GIVEN DATA:
[Start of section]
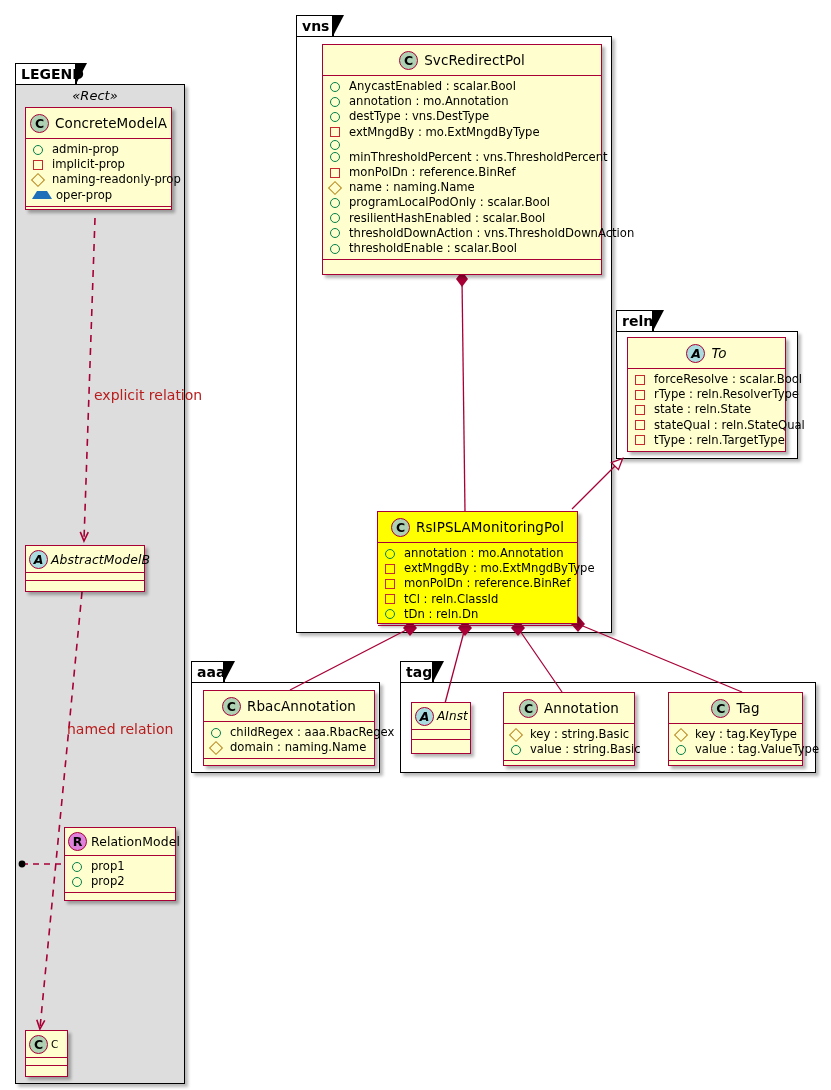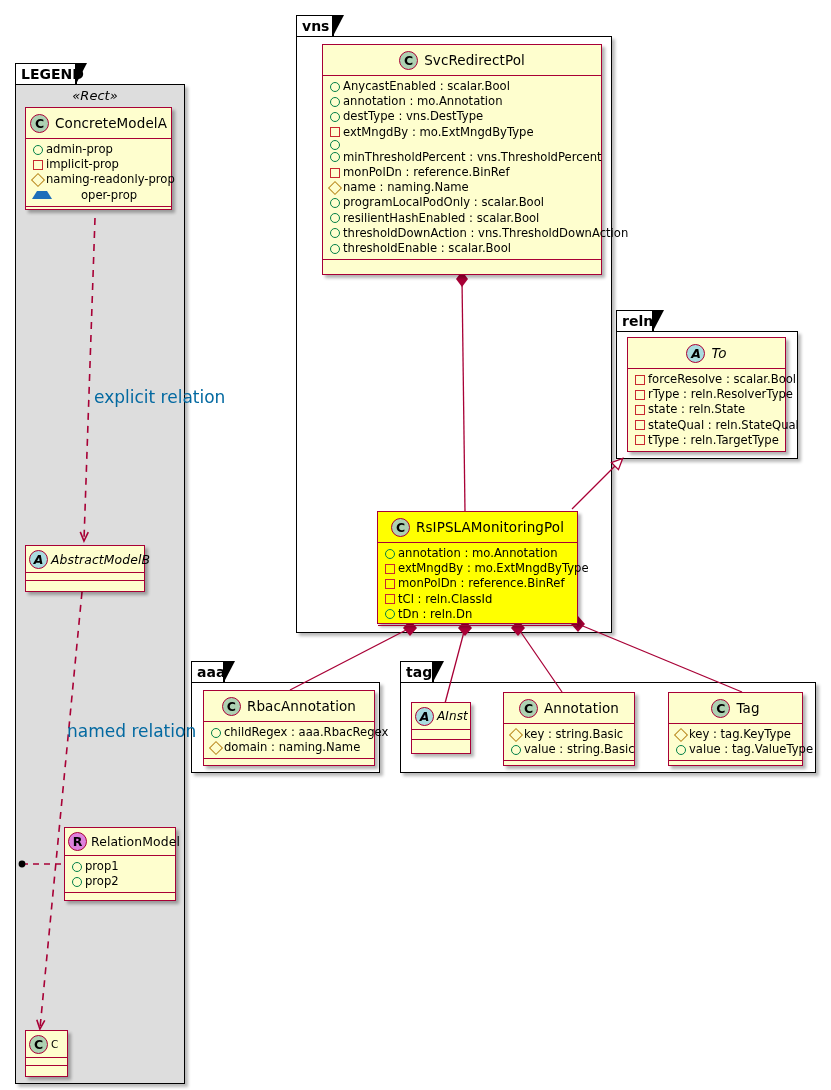--- a/index.html
+++ b/index.html
@@ -34,7 +34,7 @@
   .cls-foot{height:9px;}
   .attr{display:flex;align-items:center;font-size:11.6px;color:#000;
         line-height:15.2px;white-space:nowrap;padding-left:6px;}
-  .attr .txt{padding-left:3px;}
+  .attr .txt{padding-left:9px;}
 
   
   .badge{width:19px;height:19px;border-radius:50%;flex:0 0 19px;

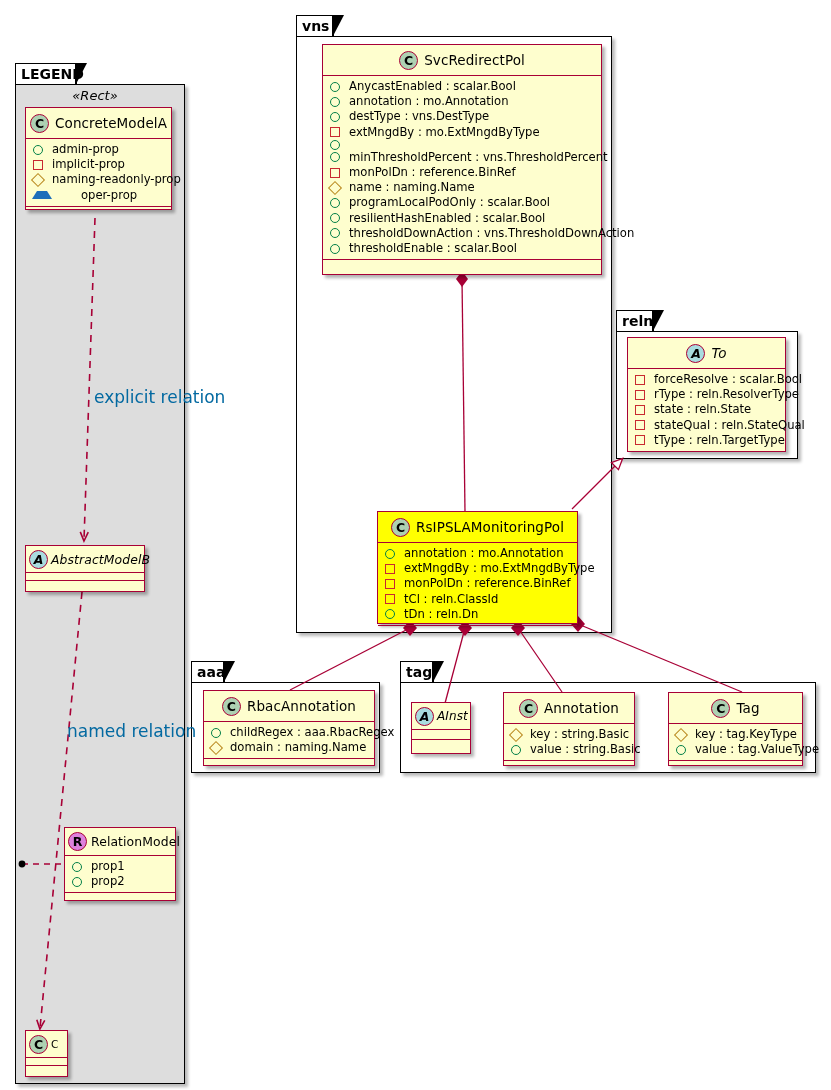--- a/index.html
+++ b/index.html
@@ -329,7 +329,7 @@
       </div>
     <div class="attr">
         <span class="mk tri"></span>
-        <span class="txt" style="padding-left:4px;margin-left:25px;">oper-prop</span>
+        <span class="txt" style="padding-left:4px;">oper-prop</span>
       </div>
   </div>
   <div class="sep cls-foot"></div>

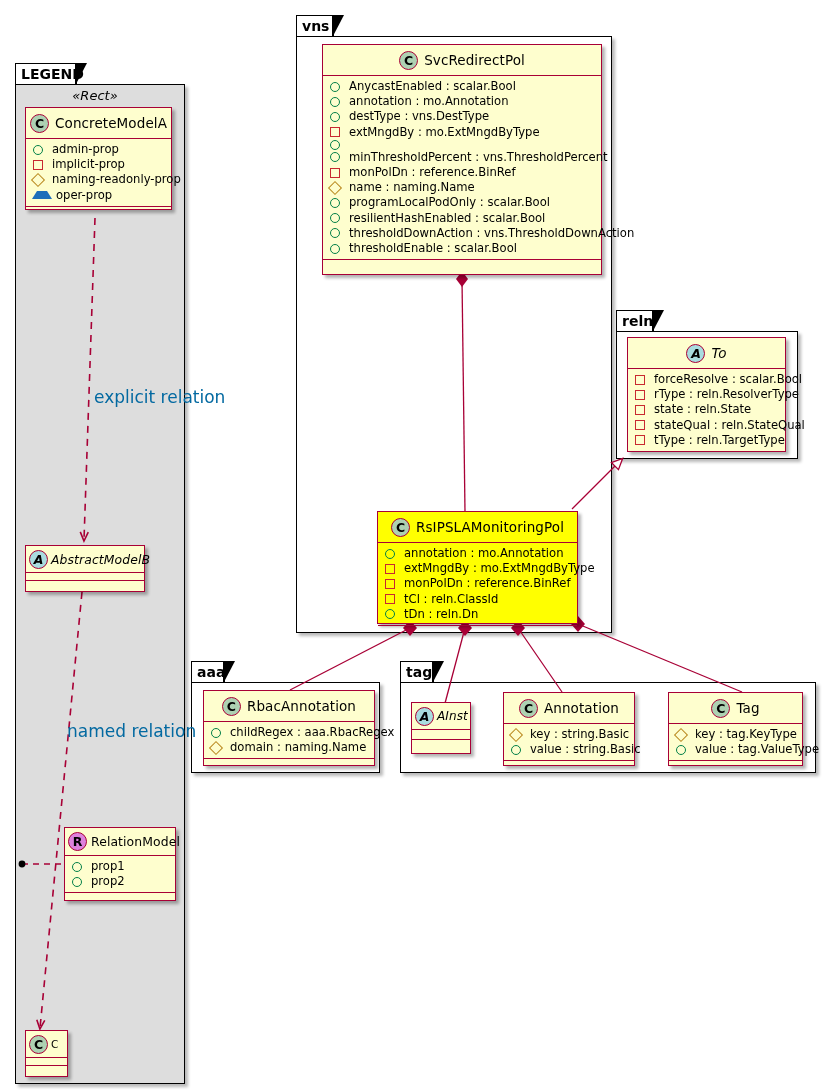--- a/index.html
+++ b/index.html
@@ -60,7 +60,7 @@
 
   .stereo{position:absolute;font-size:13px;font-style:italic;color:#000;
           text-align:center;}
-  .relabel{position:absolute;font-size:17px;color:#0369a1;white-space:nowrap;}
+  .relabel{position:absolute;font-size:14px;color:#b91c1c;white-space:nowrap;}
 
   svg.ov{position:absolute;left:0;top:0;width:831px;height:1090px;
          pointer-events:none;}

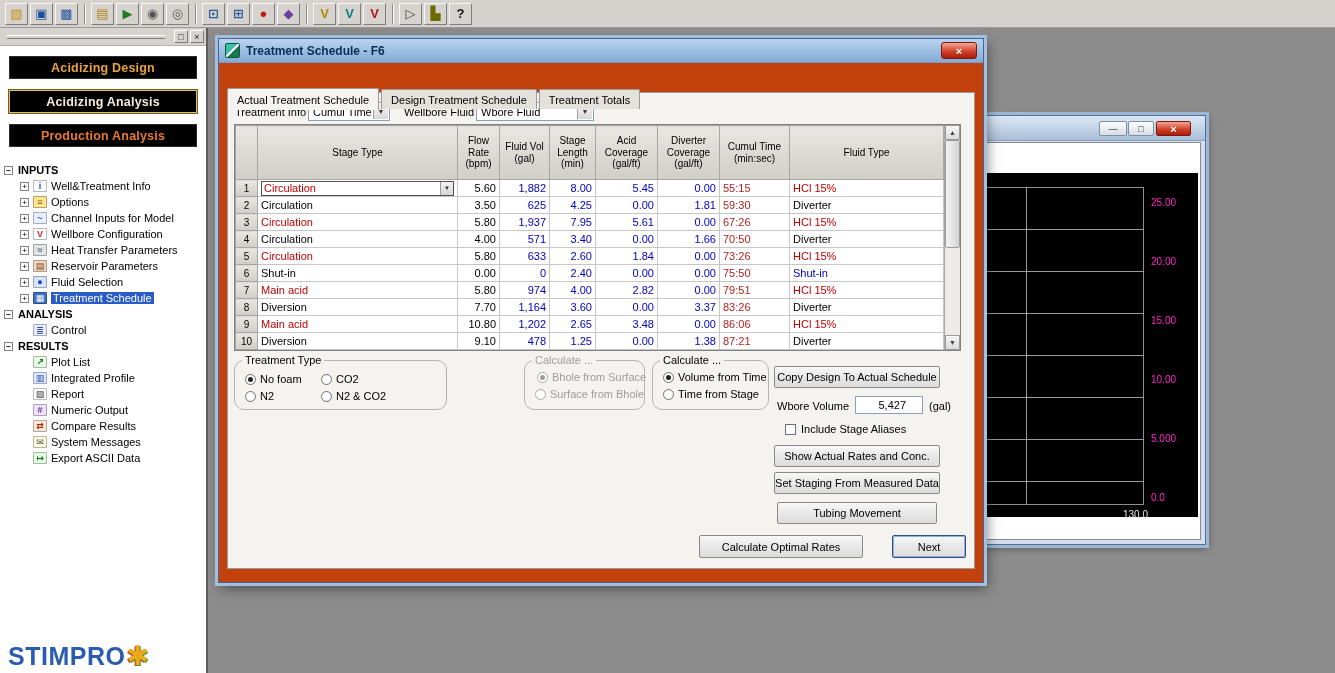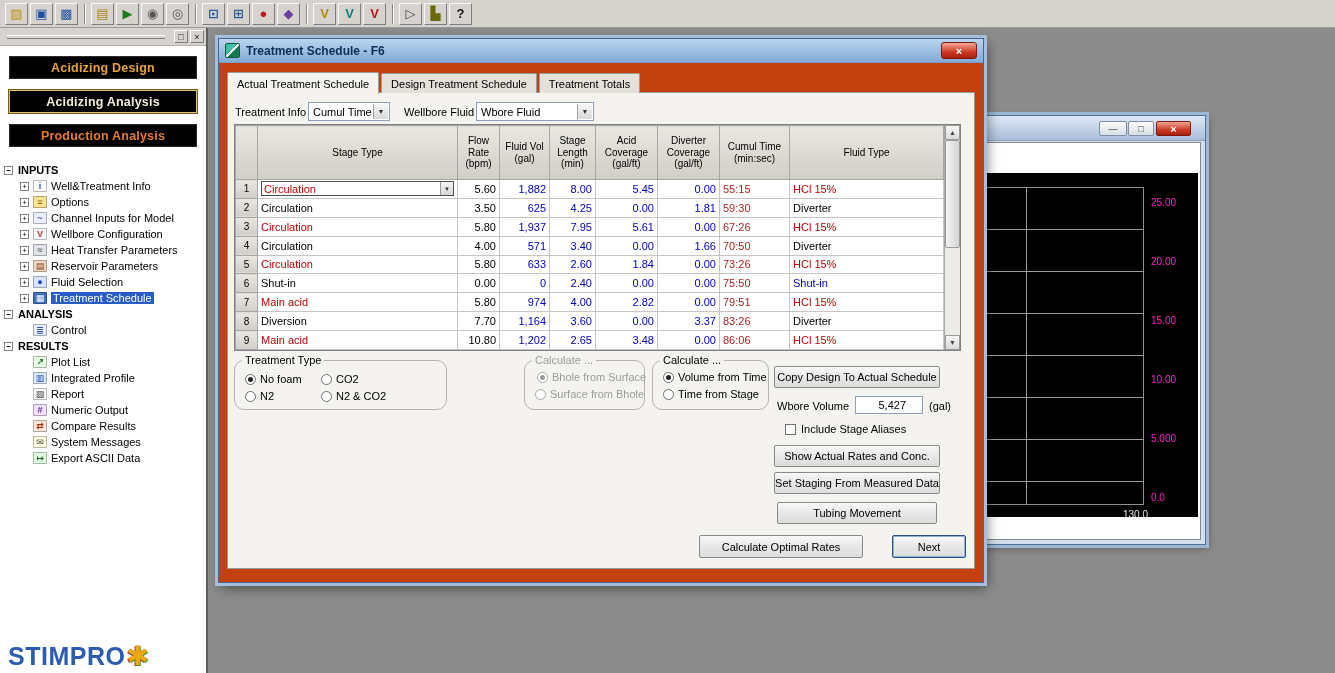--- a/index.html
+++ b/index.html
@@ -93,7 +93,7 @@
     display:flex; align-items:center; justify-content:center;
   }
 
-  #dlg-tabs { position:absolute; left:8px; top:32px; display:flex; gap:2px; z-index:3; }
+  #dlg-tabs { position:absolute; left:8px; top:48px; display:flex; gap:2px; z-index:3; }
   .tab {
     height:20px; margin-top:2px; padding:0 9px; display:flex; align-items:center;
     background:#e4e1da; border:1px solid #9a9a9a; border-bottom:none;

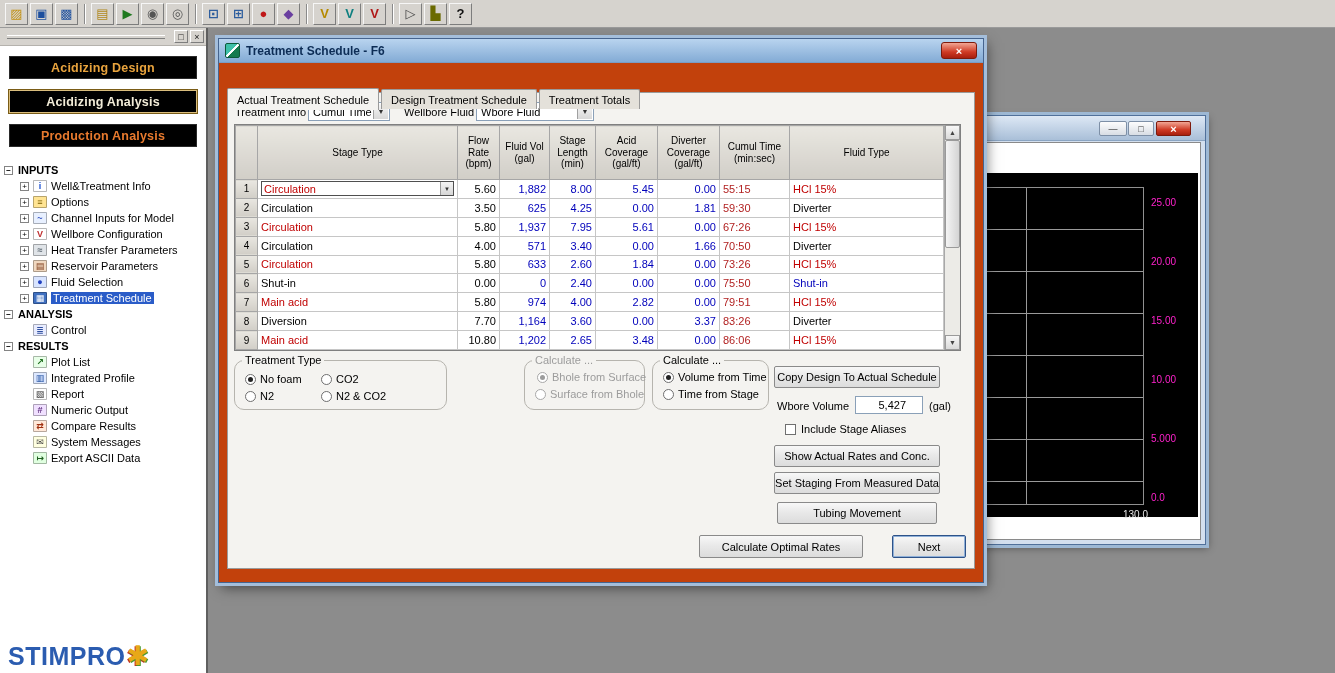--- a/index.html
+++ b/index.html
@@ -596,6 +596,17 @@
                 <td class="c-cumul" style="color: rgb(178, 34, 34);">86:06</td>
                 <td class="c-fluid" style="color: rgb(192, 0, 0);">HCl 15%</td>
               </tr>
+              <tr class="drow">
+                <th class="rownum">10</th>
+                <td class="c-stage" style="color: rgb(0, 0, 0);">Diversion</td>
+                <td class="c-flow num" style="color: rgb(0, 0, 0);">9.10</td>
+                <td class="c-vol num" style="color: rgb(0, 0, 187);">478</td>
+                <td class="c-len num" style="color: rgb(0, 0, 187);">1.25</td>
+                <td class="c-acid num" style="color: rgb(0, 0, 187);">0.00</td>
+                <td class="c-div num" style="color: rgb(0, 0, 187);">1.38</td>
+                <td class="c-cumul" style="color: rgb(178, 34, 34);">87:21</td>
+                <td class="c-fluid" style="color: rgb(0, 0, 0);">Diverter</td>
+              </tr>
             </tbody>
           </table>
         <div class="vscroll">

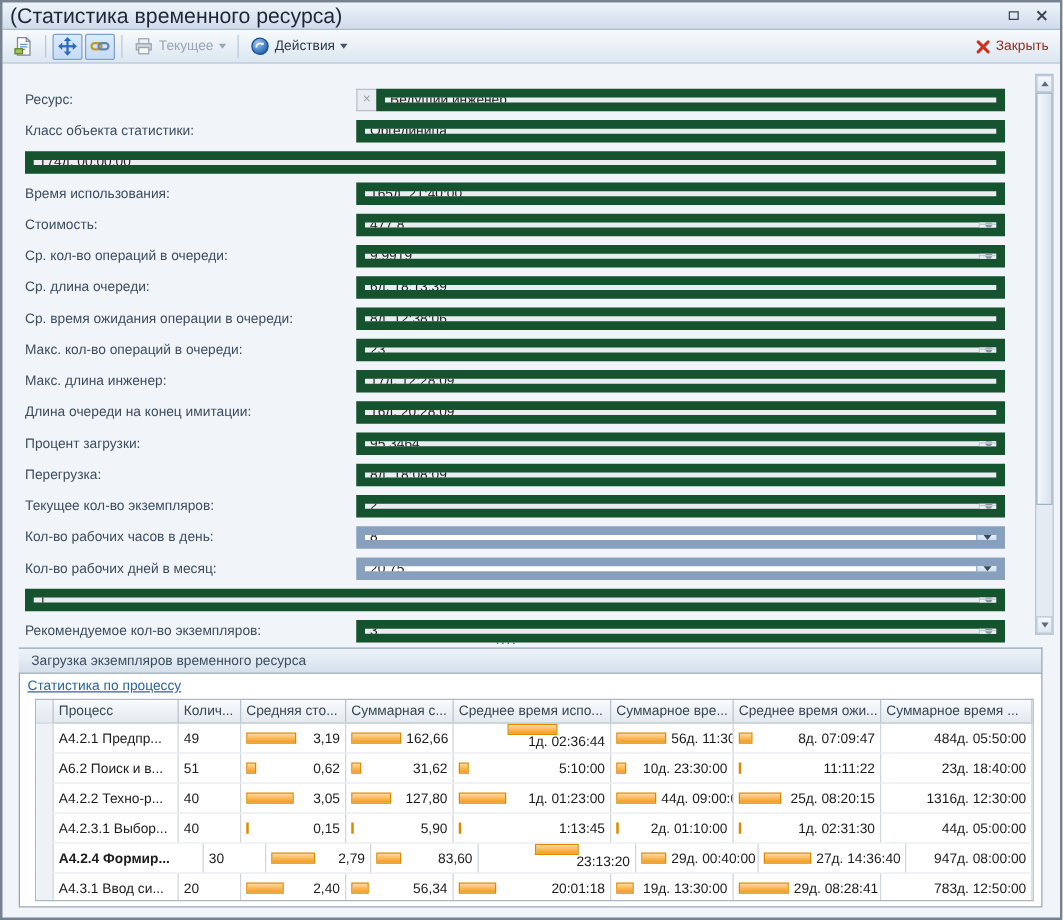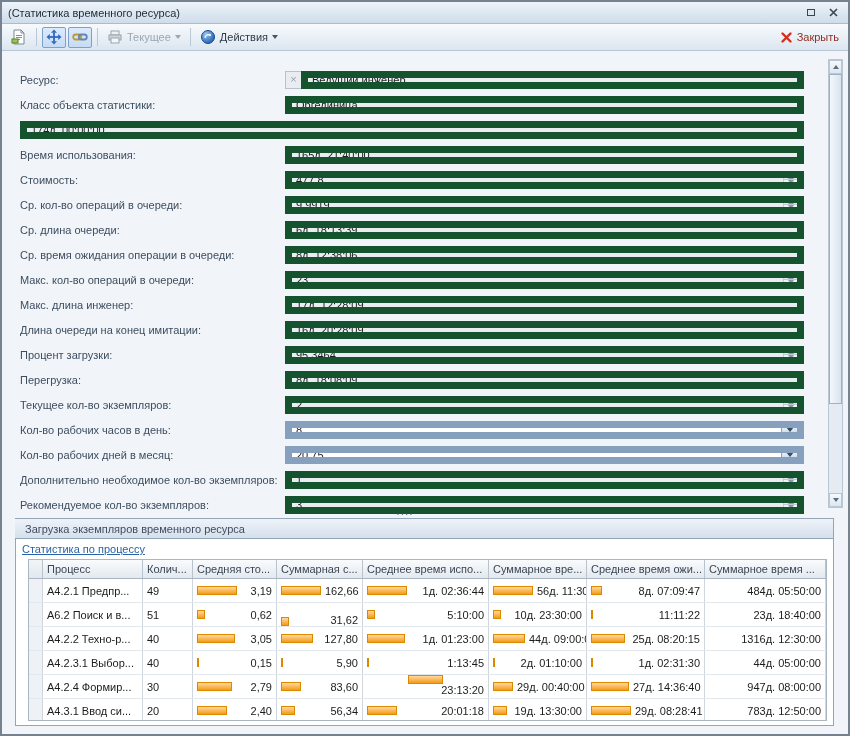--- a/index.html
+++ b/index.html
@@ -9,7 +9,7 @@
 
   
   .titlebar{height:22px;flex:0 0 22px;display:flex;align-items:center;padding:0 6px;
-    background:linear-gradient(#eef4fa,#cfdcea);border-bottom:1px solid #aabccd;font-size:11px;color:#1e2835;}
+    background:linear-gradient(#eef4fa,#cfdcea);border-bottom:1px solid #aabccd;font-size:17px;color:#1e2835;}
   .title{flex:1;overflow:hidden;white-space:nowrap;}
   .wbtn{width:18px;height:15px;display:flex;align-items:center;justify-content:center;margin-left:4px;cursor:default;}
   .maxglyph{width:8px;height:7px;border:1.5px solid #3a4654;display:inline-block;}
[End of section]
TASK DESCRIPTION:
Copy whichever lines of the records above contain the word "justify".

YOUR SOLUTION:
     display:flex; align-items:center; justify-content:center;
   .wbtn{width:18px;height:15px;display:flex;align-items:center;justify-content:center;margin-left:4px;cursor:default;}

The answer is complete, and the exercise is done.